▶ [Work request]
Find the line that contains "left_click(325, 900)" in the entries below. Output it and each later line exactly, and nothing else.

Stored items
--- START ---

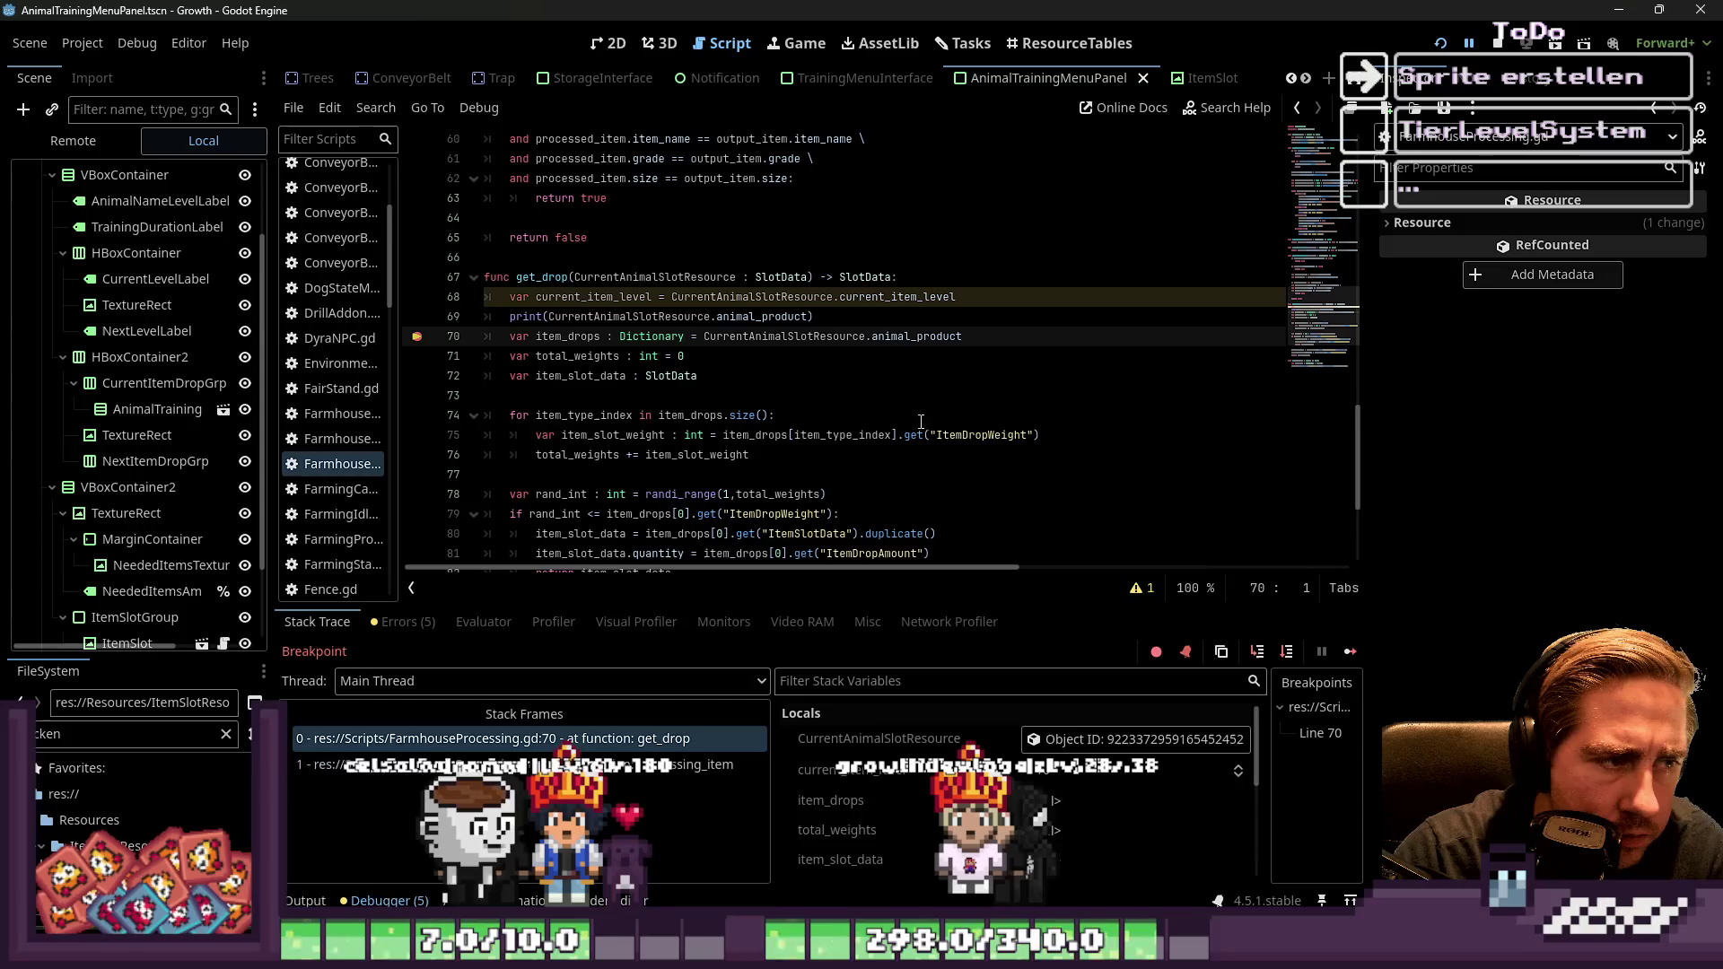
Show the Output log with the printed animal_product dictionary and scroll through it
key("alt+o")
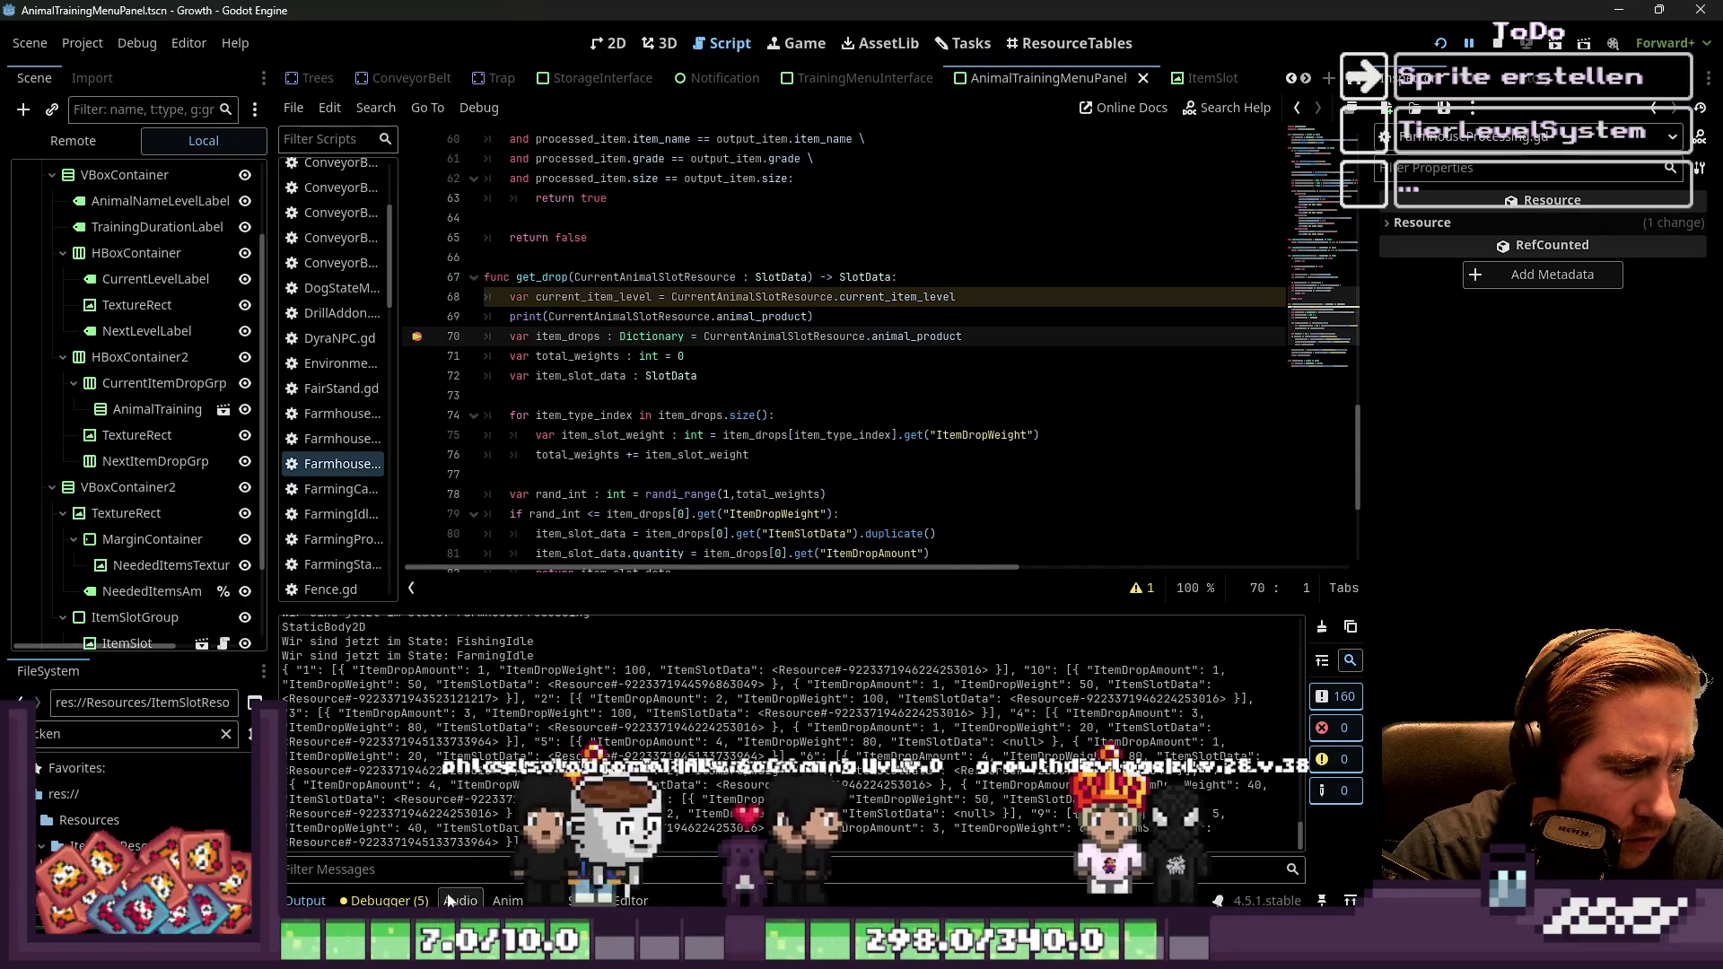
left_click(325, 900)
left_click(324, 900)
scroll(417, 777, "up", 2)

--- END ---

▶ [Written solution]
left_click(325, 900)
left_click(324, 900)
scroll(417, 777, "up", 2)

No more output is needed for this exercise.